Он молча отрезал себе жирный поджаренный кусок и отправил в рот, зажмурился. Доев, сказал:
– Триста лет назад за такие слова тебя отправили бы на костер.
– Триста лет назад я не стала бы это говорить в присутствии того, кто захочет меня туда отправить, – парировала я и демонстративно впилась зубами в заячью ногу.
Прожевав, продолжила:
– И возразить нечего, правда? Чем мне нравятся простолюдины – они настоящие. Если смешно, смеются, если больно, плачут, мы же не имеем права ни рассмеяться, ни заплакать, когда хочется, хотя точно так же испытываем радость и боль. И выставляем напоказ личины, а не самих себя. И все бы ничего, но она, эта личина, прирастает к душе и пожирает настоящее – мы превращаемся в жестоких лицемерных тварей. Я так не хочу.
Эд прищурился:
– И я – личина?
– Ты – нет. Ты – настоящий, потому я и помогла тебе. Тебе ведь не нравятся все эти светские приемы со сплетнями и интригами?
– Не нравятся, – признался он, посмотрел на меня странно, с уважением, что ли.
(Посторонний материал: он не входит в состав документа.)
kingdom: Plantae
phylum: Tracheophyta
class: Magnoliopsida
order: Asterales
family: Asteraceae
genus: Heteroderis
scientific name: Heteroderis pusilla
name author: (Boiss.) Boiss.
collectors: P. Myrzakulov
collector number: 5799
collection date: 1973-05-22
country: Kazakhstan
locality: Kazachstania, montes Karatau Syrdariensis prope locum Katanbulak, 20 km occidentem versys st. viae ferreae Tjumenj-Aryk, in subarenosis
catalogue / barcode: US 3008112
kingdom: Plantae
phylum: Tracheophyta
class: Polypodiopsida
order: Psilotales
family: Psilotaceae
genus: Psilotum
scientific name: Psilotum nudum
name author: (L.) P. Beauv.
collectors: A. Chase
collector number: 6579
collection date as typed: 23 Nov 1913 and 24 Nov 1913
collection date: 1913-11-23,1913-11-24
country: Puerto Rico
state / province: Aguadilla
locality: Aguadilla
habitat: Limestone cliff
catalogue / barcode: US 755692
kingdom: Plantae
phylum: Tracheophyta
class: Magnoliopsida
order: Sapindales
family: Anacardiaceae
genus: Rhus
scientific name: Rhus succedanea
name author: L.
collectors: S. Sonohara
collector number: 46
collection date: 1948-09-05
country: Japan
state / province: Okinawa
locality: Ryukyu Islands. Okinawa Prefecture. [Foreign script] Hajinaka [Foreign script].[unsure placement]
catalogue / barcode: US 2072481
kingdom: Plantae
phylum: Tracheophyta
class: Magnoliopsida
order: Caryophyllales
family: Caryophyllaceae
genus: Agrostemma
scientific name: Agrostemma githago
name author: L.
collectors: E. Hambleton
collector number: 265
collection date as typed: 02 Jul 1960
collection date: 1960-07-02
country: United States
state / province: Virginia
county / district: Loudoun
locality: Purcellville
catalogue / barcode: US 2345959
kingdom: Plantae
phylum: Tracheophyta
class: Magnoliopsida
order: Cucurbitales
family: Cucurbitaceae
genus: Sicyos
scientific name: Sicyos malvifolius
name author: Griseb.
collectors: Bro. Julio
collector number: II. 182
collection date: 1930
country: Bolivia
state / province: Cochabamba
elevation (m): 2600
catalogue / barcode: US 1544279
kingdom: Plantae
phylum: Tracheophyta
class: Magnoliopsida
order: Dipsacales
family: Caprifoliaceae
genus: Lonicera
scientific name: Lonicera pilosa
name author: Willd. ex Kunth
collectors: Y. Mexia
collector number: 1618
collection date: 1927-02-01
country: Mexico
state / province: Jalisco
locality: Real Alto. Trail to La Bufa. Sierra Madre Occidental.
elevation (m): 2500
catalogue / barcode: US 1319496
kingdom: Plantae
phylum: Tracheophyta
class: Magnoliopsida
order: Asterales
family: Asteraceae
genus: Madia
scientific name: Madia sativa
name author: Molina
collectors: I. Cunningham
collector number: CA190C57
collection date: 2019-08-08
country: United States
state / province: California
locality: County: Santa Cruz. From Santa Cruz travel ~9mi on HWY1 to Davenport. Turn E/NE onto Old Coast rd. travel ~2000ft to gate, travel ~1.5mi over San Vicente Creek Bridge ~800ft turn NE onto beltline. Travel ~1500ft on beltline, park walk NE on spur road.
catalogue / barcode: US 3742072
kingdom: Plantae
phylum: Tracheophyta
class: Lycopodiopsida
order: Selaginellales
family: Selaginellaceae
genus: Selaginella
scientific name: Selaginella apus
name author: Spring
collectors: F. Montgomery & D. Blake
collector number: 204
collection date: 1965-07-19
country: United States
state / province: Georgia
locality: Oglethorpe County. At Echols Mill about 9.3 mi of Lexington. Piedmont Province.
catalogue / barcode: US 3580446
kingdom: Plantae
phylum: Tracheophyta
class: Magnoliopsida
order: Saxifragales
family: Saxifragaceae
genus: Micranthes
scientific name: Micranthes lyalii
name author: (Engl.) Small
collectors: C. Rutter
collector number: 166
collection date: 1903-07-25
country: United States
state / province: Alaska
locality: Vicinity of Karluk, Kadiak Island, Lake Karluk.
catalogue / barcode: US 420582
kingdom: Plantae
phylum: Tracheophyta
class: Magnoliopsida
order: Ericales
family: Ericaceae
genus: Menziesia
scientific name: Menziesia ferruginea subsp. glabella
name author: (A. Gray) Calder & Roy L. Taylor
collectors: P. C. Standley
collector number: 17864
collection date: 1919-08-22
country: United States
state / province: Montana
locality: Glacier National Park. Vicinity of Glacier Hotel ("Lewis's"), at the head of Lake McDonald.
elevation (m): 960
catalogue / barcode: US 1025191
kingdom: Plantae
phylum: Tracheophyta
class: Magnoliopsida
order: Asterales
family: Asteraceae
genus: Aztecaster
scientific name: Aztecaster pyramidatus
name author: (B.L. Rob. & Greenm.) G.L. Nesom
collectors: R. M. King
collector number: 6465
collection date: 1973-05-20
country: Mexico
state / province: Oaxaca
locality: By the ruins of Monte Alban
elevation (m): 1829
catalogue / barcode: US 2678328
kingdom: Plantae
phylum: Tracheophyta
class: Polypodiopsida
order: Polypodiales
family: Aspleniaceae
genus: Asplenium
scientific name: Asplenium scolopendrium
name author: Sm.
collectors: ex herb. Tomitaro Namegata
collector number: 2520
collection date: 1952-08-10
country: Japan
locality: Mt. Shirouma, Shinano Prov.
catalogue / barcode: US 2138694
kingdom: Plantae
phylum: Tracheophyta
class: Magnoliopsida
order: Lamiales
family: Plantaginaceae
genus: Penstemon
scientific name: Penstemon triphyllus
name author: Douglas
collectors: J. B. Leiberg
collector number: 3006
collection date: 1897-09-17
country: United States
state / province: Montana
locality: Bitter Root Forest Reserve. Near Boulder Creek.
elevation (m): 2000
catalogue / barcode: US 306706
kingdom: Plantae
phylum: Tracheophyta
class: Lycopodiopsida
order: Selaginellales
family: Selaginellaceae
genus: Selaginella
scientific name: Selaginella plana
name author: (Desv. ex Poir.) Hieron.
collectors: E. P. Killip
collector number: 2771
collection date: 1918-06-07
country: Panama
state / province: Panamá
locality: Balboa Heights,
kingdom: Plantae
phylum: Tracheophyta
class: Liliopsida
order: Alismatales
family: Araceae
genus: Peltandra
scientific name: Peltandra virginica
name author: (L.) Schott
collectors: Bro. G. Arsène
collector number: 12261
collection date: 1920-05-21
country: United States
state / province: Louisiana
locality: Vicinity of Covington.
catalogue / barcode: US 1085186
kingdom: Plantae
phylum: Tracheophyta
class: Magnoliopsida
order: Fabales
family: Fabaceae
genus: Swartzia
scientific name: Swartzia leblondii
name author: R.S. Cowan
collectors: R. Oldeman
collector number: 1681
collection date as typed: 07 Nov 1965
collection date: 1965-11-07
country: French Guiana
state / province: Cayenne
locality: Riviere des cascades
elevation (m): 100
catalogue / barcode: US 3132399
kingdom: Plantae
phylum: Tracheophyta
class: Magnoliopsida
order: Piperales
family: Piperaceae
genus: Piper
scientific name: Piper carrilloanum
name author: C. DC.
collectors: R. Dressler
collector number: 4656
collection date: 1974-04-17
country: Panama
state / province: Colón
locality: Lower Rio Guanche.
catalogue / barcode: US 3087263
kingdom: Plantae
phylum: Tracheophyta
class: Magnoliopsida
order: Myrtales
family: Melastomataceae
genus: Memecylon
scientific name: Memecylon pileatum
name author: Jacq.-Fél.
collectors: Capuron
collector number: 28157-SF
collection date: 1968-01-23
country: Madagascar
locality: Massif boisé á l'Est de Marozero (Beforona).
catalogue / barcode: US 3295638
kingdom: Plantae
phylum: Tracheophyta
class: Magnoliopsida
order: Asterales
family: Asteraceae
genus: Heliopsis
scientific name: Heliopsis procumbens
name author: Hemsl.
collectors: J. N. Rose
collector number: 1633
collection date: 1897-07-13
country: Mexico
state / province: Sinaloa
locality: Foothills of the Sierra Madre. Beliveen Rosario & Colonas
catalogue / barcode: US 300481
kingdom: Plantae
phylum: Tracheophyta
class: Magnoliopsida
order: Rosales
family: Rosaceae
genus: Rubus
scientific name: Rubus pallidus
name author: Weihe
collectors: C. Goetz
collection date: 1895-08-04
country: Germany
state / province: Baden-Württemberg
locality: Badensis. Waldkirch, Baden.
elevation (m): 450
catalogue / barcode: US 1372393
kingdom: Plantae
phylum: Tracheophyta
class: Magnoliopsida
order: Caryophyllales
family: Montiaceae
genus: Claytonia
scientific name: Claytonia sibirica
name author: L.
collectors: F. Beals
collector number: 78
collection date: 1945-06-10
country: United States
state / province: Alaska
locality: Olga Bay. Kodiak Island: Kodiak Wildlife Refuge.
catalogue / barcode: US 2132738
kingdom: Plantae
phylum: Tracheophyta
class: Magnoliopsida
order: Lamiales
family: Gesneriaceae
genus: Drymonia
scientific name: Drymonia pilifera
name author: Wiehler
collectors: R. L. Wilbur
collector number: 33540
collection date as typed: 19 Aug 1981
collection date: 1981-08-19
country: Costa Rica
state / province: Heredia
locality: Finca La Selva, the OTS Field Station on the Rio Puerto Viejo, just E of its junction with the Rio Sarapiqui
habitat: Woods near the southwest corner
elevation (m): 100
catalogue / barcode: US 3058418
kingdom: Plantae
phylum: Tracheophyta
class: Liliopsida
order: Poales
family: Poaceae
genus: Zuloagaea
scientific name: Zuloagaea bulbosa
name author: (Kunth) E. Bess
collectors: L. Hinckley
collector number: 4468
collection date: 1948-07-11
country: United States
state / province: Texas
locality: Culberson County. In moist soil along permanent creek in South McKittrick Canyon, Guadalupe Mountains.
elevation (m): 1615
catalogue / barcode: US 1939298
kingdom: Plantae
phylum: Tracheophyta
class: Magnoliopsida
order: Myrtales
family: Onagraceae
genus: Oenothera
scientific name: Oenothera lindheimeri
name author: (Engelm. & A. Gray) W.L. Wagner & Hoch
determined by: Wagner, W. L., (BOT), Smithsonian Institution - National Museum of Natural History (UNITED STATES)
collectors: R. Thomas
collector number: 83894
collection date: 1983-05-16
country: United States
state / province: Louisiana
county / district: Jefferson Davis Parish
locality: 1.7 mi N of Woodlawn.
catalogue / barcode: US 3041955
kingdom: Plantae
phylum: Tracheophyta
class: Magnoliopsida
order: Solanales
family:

Расправившись с мясом, я закусила сыром, заела лепешкой, хлебнула медовухи и протянула флягу Эду. Он приложился к горлышку, сделал несколько глотков, тряхнул головой.
– Вианта, ты ведешь себя, как солдат.
– Богорожденный солдат, – выдала я, немного захмелев, – Эд хохотнул, а я продолжила: – Но ты не переживай, когда приеду в орден, я снова стану высокомерной бэрри. Не хочется, а куда деваться? Даже если спрячусь от всех, мне не дадут спокойно жить. Ты вот хочешь у меня кусок земель оттяпать, потому что считаешь, что прав, на самом же деле уже не узнать, кто был прав, а кто виноват. Правда, она такая – обоюдоострая.
– Я тебе рассказал, как оно было.
– Мне рассказывали другую историю, тоже похожую на правду. Знаешь, я отдала бы тебе те земли назад, если бы кто-то доказал, что мои предки убили вашего князя и развязали войну между братьями-близнецами. Но ведь никто не докажет! Так что правильнее не вскармливать ненависть, которая в конце концов съест тебя, а понять и простить.
– Сколько, говоришь, тебе лет? – задумчиво поинтересовался Эд, растянувшись на траве.